**What you have to do**
Can you rewrite the source text of every item below so that each "Classification" becomes "Categorization", with nothing else changed and the pictures left out?

**The data**

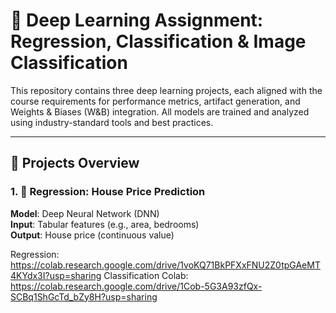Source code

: # 🧠 Deep Learning Assignment: Regression, Classification & Image Classification

This repository contains three deep learning projects, each aligned with the course requirements for performance metrics, artifact generation, and Weights & Biases (W&B) integration. All models are trained and analyzed using industry-standard tools and best practices.

---

## 📂 Projects Overview

### 1. 🧪 Regression: House Price Prediction
**Model**: Deep Neural Network (DNN)  
**Input**: Tabular features (e.g., area, bedrooms)  
**Output**: House price (continuous value)

Regression: https://colab.research.google.com/drive/1voKQ71BkPFXxFNU2Z0tpGAeMT4KYdx3I?usp=sharing
Classification Colab: https://colab.research.google.com/drive/1Cob-5G3A93zfQx-SCBq1ShGcTd_bZy8H?usp=sharing


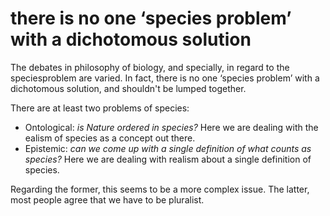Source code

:  # there is no one ‘species problem’ with a dichotomous solution
 
 
 The debates in philosophy of biology, and specially, in regard to the  speciesproblem are varied. In fact, there is no one ‘species problem’ with a dichotomous solution, and shouldn't be lumped together. 
 
 There are at least two problems of species:
 - Ontological: *is Nature ordered in species?* Here we are dealing with the ealism of species as a concept out there.
 - Epistemic: *can we come up with a single definition of what counts as species?* Here we are dealing with realism about a single definition of species. 

Regarding the former, this seems to be a more complex issue. The latter, most people agree that we have to be pluralist.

**Expected output**
Source code

: # 🧠 Deep Learning Assignment: Regression, Categorization & Image Categorization

This repository contains three deep learning projects, each aligned with the course requirements for performance metrics, artifact generation, and Weights & Biases (W&B) integration. All models are trained and analyzed using industry-standard tools and best practices.

---

## 📂 Projects Overview

### 1. 🧪 Regression: House Price Prediction
**Model**: Deep Neural Network (DNN)  
**Input**: Tabular features (e.g., area, bedrooms)  
**Output**: House price (continuous value)

Regression: https://colab.research.google.com/drive/1voKQ71BkPFXxFNU2Z0tpGAeMT4KYdx3I?usp=sharing
Categorization Colab: https://colab.research.google.com/drive/1Cob-5G3A93zfQx-SCBq1ShGcTd_bZy8H?usp=sharing


Source code

:  # there is no one ‘species problem’ with a dichotomous solution
 
 
 The debates in philosophy of biology, and specially, in regard to the  speciesproblem are varied. In fact, there is no one ‘species problem’ with a dichotomous solution, and shouldn't be lumped together. 
 
 There are at least two problems of species:
 - Ontological: *is Nature ordered in species?* Here we are dealing with the ealism of species as a concept out there.
 - Epistemic: *can we come up with a single definition of what counts as species?* Here we are dealing with realism about a single definition of species. 

Regarding the former, this seems to be a more complex issue. The latter, most people agree that we have to be pluralist.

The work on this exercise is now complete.